In challenging manufacturing environments, 3 key factors influence the long-term performance of automated metrology systems installed in uncontrolled environments.
Developing a metrology solution that consistently meets demanding production rates, yields and uptime is not something that happens by accident. Building a solid foundation for conducting precision inline inspection for high volume production applications requires 3 factors: adjustability, calibration and environmental monitoring.
Safe Adjustability
Many automation integrators use off the shelf sensors and sensor mounts that are capable when they are shipped and installed. However, when a machine technician adjusts a poorly functioning bracket, the system may not easily recalibrate or requalify, resulting in costly downtime.
When building metrology platforms for long-term process stability, inspection systems should have standard features for adjustability, including:
- Tool safe locks for all instrumentation adjustments.
- Defined adjustability scheme for all metrology and part degrees of freedom in the tool.

** EXCERPTED RECORDS **

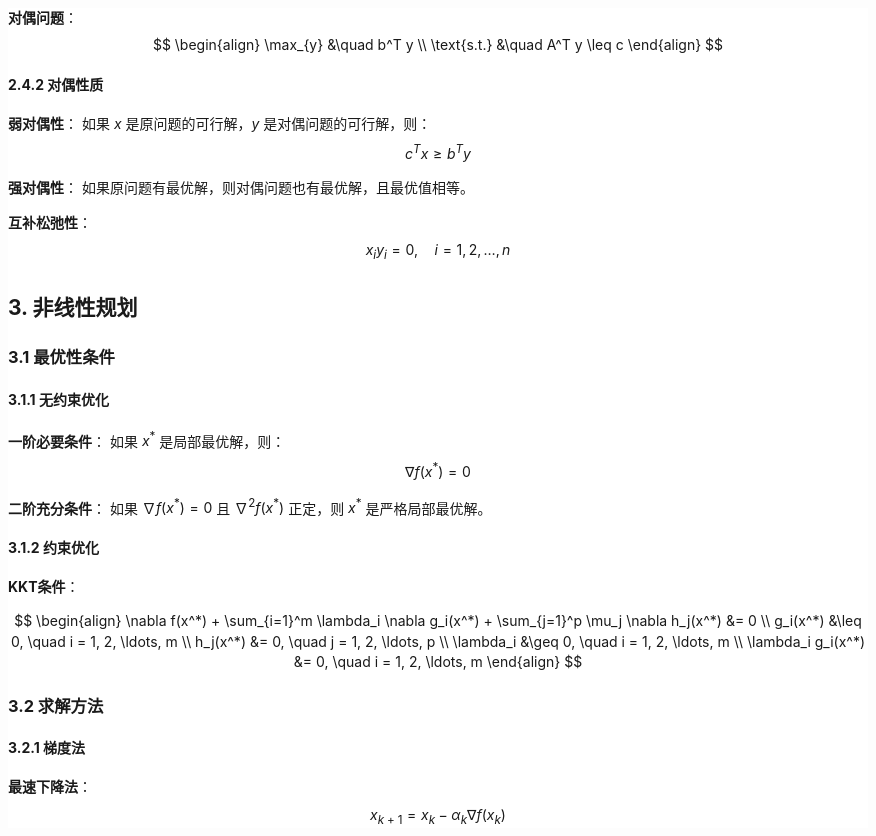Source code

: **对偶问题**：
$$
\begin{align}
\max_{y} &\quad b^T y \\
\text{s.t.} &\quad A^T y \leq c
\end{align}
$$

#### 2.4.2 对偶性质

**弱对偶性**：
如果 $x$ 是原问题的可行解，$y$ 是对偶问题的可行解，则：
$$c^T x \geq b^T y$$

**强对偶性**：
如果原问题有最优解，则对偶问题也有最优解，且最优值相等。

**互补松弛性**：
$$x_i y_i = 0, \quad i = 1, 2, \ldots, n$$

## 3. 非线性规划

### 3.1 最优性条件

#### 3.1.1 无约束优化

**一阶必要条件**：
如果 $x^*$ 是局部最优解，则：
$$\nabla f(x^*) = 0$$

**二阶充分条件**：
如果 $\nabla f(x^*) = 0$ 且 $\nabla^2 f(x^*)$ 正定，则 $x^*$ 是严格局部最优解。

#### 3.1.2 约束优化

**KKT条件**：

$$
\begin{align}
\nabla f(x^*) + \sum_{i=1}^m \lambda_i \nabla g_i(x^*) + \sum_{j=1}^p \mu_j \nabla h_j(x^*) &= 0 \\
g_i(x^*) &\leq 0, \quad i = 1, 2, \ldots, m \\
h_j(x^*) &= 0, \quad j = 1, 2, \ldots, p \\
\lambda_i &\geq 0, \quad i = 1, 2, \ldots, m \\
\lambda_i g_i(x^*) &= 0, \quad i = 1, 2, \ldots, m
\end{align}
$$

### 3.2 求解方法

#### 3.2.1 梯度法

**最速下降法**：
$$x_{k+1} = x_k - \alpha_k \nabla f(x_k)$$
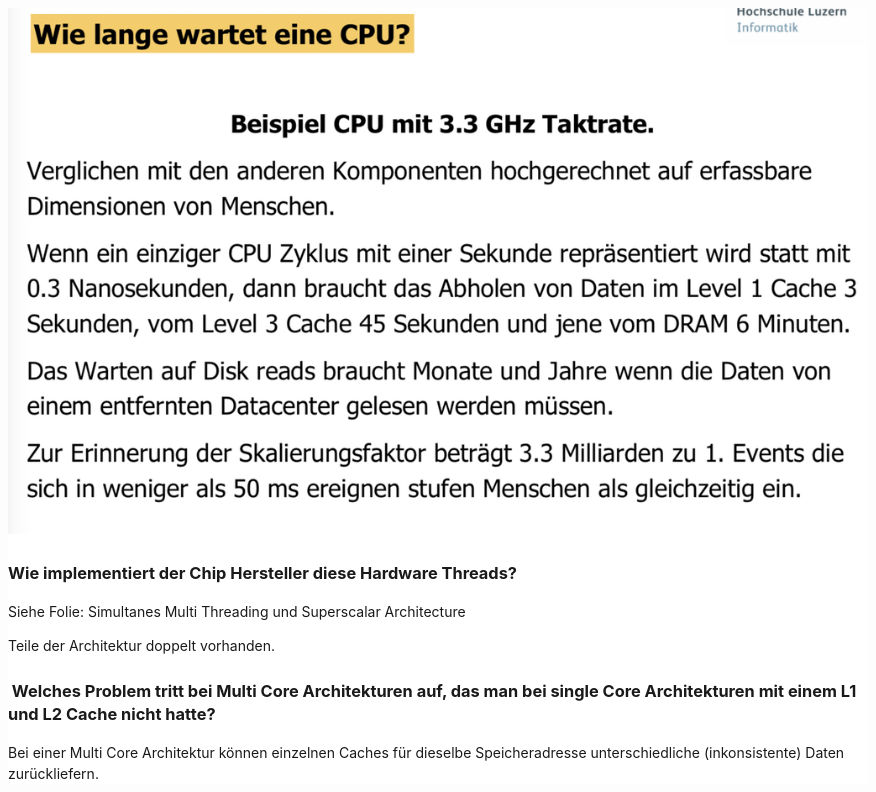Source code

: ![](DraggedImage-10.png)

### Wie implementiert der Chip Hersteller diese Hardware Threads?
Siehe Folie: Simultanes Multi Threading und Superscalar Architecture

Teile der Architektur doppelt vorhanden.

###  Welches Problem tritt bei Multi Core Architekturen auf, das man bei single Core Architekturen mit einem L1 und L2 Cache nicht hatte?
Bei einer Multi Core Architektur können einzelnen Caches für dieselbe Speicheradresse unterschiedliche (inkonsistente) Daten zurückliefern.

* * *

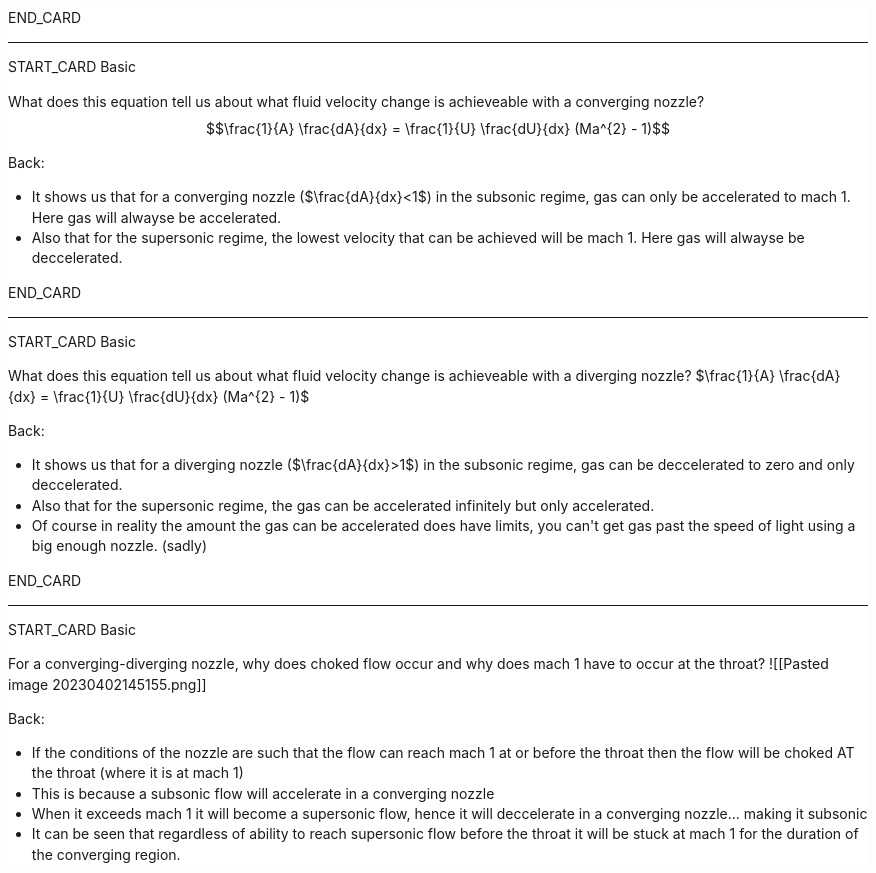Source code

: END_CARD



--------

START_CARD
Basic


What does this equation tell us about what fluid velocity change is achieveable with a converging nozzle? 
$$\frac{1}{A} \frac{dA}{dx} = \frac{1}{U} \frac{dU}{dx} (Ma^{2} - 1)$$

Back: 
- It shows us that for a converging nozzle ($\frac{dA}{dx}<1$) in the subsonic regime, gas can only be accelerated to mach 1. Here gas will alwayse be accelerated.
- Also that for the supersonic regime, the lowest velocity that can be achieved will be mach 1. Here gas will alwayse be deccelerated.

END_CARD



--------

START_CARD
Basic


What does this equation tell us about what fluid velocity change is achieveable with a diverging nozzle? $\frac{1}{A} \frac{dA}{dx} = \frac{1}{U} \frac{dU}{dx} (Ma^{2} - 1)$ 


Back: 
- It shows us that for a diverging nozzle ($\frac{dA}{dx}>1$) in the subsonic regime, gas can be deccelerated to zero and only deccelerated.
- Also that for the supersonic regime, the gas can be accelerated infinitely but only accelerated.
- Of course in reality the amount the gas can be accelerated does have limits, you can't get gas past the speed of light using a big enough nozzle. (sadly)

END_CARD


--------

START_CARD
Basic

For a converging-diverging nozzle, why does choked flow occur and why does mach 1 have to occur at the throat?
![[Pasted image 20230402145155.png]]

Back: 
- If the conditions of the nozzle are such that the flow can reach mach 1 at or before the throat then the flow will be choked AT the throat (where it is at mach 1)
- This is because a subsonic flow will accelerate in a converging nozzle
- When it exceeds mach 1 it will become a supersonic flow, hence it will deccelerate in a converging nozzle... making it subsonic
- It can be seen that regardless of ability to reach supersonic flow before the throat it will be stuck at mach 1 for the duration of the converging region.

...

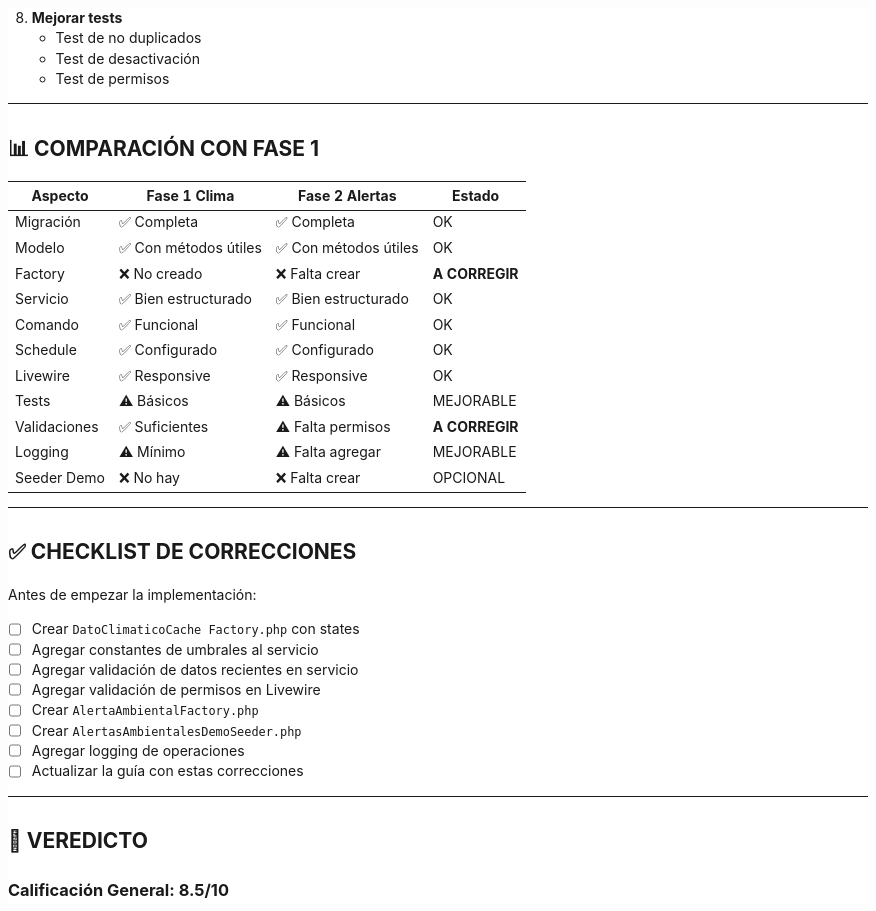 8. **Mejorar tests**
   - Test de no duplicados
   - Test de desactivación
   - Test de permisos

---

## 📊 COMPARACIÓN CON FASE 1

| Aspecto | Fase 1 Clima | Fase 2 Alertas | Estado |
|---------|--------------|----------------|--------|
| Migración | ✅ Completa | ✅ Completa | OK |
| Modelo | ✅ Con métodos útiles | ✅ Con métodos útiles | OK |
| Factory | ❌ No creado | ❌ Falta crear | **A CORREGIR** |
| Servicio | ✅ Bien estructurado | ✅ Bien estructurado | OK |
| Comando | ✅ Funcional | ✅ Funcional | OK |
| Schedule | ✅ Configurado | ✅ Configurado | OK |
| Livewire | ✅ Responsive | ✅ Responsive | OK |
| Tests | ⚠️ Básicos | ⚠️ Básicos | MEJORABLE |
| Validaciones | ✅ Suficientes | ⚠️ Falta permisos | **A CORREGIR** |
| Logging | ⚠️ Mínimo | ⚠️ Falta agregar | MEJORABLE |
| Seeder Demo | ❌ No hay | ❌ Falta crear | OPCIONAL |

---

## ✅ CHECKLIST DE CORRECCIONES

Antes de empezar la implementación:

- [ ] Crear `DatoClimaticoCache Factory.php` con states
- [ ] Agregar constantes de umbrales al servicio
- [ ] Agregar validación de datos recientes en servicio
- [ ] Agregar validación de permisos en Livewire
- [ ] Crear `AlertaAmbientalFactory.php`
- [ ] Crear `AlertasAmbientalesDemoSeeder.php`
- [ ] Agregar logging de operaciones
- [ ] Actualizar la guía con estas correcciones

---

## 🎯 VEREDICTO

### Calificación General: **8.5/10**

** EXERCISE 1 **
From the metrology page, return the passage between "When building metrology" and "all instrumentation adjustments.", inclusive.
** EXERCISE 2 **
What three factors does the metrology page say are required for a solid foundation for precision inline inspection in high volume production?

** WORKED SOLUTION 1 **
When building metrology platforms for long-term process stability, inspection systems should have standard features for adjustability, including:
- Tool safe locks for all instrumentation adjustments.

** WORKED SOLUTION 2 **
Adjustability, calibration and environmental monitoring.